**Problem details:** Rewrite the data in the stretch from the line containing "Spec: line order" through the line containing "dist [0.243881, 0.000000]" as a two-column CSV with the headers input and output. Give one row for each text paired with its answer, with each value in a single quoted field and line breaks replaced by spaces.

**Data supplied:**
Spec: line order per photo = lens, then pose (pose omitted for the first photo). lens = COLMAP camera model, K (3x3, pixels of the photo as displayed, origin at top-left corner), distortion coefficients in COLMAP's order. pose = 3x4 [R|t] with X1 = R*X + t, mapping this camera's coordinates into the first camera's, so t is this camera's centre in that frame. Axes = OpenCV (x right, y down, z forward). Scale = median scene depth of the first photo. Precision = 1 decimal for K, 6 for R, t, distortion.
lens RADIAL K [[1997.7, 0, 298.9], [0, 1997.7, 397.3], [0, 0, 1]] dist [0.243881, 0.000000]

---

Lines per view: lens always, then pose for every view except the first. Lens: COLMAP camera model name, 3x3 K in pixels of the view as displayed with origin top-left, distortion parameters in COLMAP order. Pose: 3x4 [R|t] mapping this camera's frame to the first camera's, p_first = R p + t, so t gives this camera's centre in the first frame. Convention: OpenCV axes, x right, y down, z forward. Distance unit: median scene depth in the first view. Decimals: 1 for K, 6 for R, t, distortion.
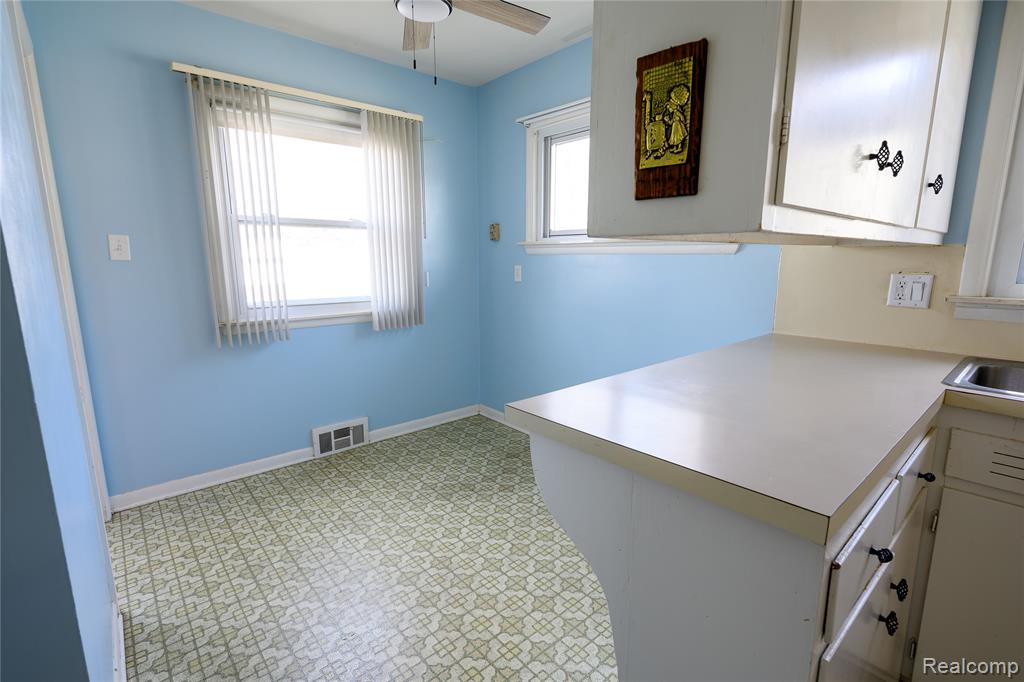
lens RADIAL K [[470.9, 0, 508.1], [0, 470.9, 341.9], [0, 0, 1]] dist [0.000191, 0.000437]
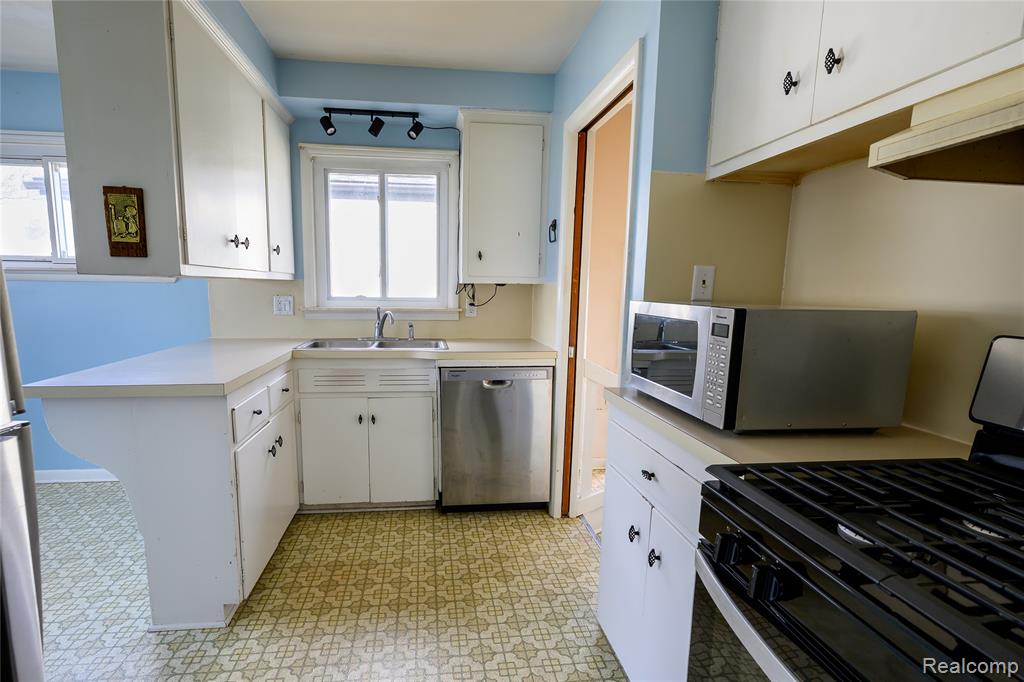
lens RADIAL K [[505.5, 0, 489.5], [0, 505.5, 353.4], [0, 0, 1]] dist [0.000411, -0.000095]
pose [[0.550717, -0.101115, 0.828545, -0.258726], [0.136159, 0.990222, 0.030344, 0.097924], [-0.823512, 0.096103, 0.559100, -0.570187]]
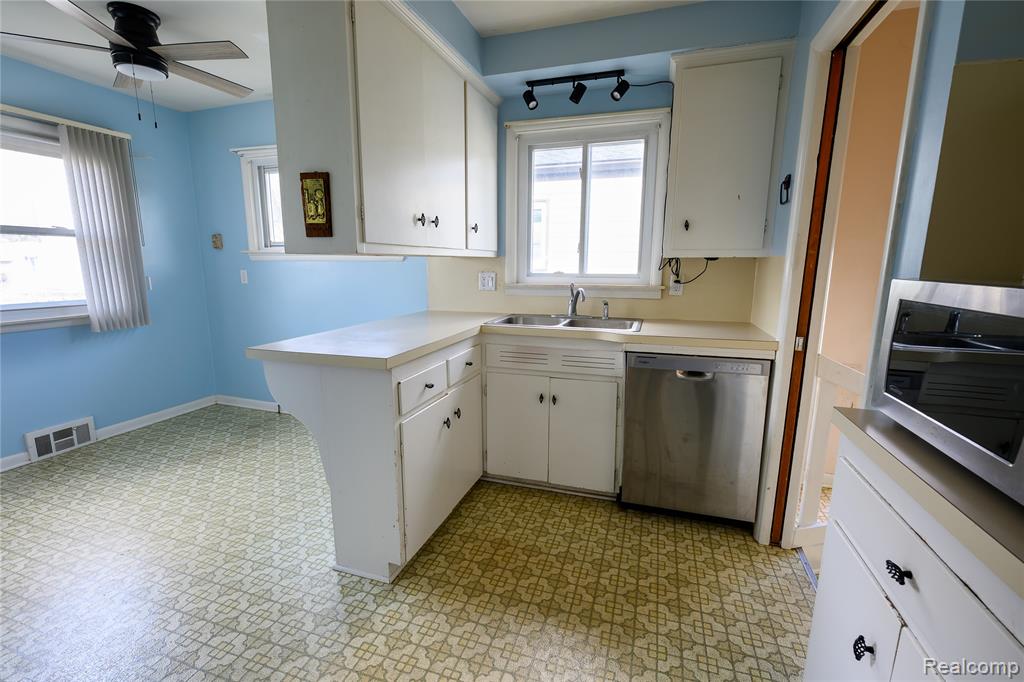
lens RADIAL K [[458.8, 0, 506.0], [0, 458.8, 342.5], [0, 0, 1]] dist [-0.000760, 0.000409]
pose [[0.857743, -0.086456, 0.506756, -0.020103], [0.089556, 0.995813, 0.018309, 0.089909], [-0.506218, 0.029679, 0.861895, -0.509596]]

**Answer:**
input,output
"Spec: line order per photo = lens, then pose (pose omitted for the first photo). lens = COLMAP camera model, K (3x3, pixels of the photo as displayed, origin at top-left corner), distortion coefficients in COLMAP's order. pose = 3x4 [R|t] with X1 = R*X + t, mapping this camera's coordinates into the first camera's, so t is this camera's centre in that frame. Axes = OpenCV (x right, y down, z forward). Scale = median scene depth of the first photo. Precision = 1 decimal for K, 6 for R, t, distortion.","lens RADIAL K [[1997.7, 0, 298.9], [0, 1997.7, 397.3], [0, 0, 1]] dist [0.243881, 0.000000]"